Melanie Ehren: Trust in standardized tests: A global perspective

February 13, 2024

Tuesday, February 13, 2024

2:00 - 4:00 PM (PDT) at Berkeley Way West 1212 and via Zoom

Open to GSE faculty, students, and community.

Request a zoom link from convenors@bear.berkeley.edu

Abstract:

Standardized assessments play an important role in many education systems. They inform decisions about progression, certification, qualification and graduation of students and provide or withhold opportunities for those who take these tests. Standardized assessments are also frequently used for teacher performance reviews and school accountability, or to monitor learning outcomes at the national level. The reliance on test outcomes necessitates a need to trust these assessments. As Simpson and Baird (2016) say, “Examination results are a form of ‘currency’——and like all currencies they must be trusted by their users to hold any meaning within a social system” (p. 27).

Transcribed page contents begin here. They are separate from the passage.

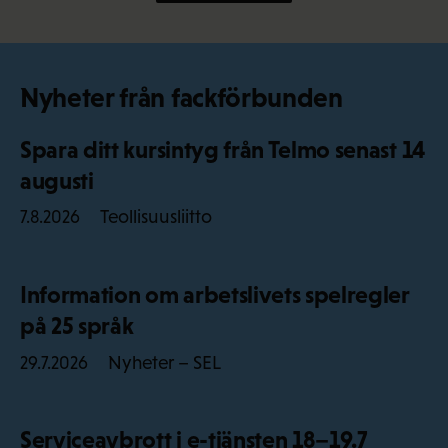
Nyheter från fackförbunden
Spara ditt kursintyg från Telmo senast 14
augusti
Teollisuusliitto
7.8.2026
Information om arbetslivets spelregler
på 25 språk
Nyheter – SEL
29.7.2026
Serviceavbrott i e-tjänsten 18–19.7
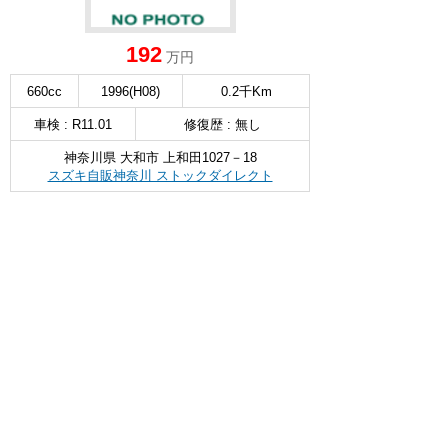
192
万円
660cc
1996(H08)
0.2千Km
車検 : R11.01
修復歴 : 無し
神奈川県 大和市 上和田1027－18
スズキ自販神奈川 ストックダイレクト
無料お問い合わせ & 見積もり
詳細を見る
∧
スズキ エブリイ バン
Jリミテッド 6型 バックカメラ付ディス
NEW
選択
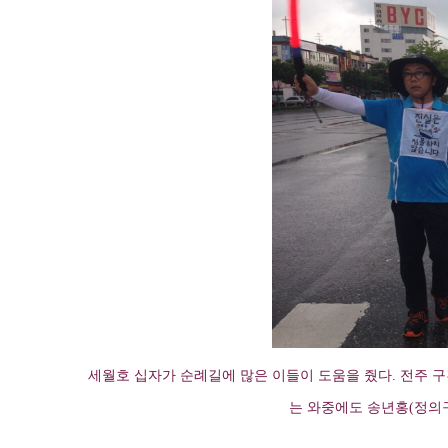
세월호 십자가 순례길에 많은 이들이 도움을 줬다. 전주 
는 와중에도 송년홍(정의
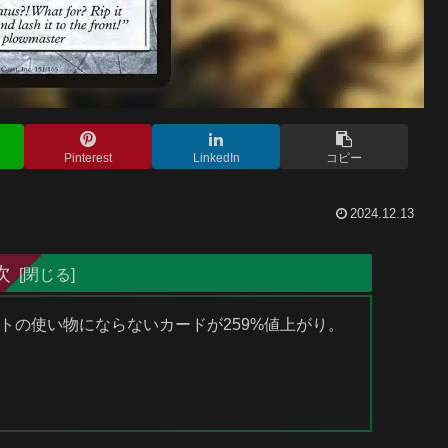
Pinterest
LinkedIn
コピー
2024.12.13
次
ラフトの使い物にならないカードが259%値上がり。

In this seminar, Professor Ehren will present recent work about trust in standardized assessments, discussing the relation between conceptualizations of validity and fairness of assessments and trust. She will explain how different regulatory regimes of standardized assessment (nationalized, commercial, quasi-market) inform and influence collective trust in the school context, as well as the role of assessments as (third-party) guarantors of trust in educational standards and school and teaching quality more broadly.

About the speaker:

Melanie Ehren is full Professor in Educational Governance at the Vrije Universiteit Amsterdam. She combines a strong disciplinary background in educational and school effectiveness with a comparative approach to understanding outcomes of education systems. Her international work on assessment, accountability, inspection, evaluation and improvement has included various countries in the EU, Africa, Asia and the U.S, including visiting scholarships at Harvard University and Columbia University and consultancies for the OECD, UNICEF, and the EU.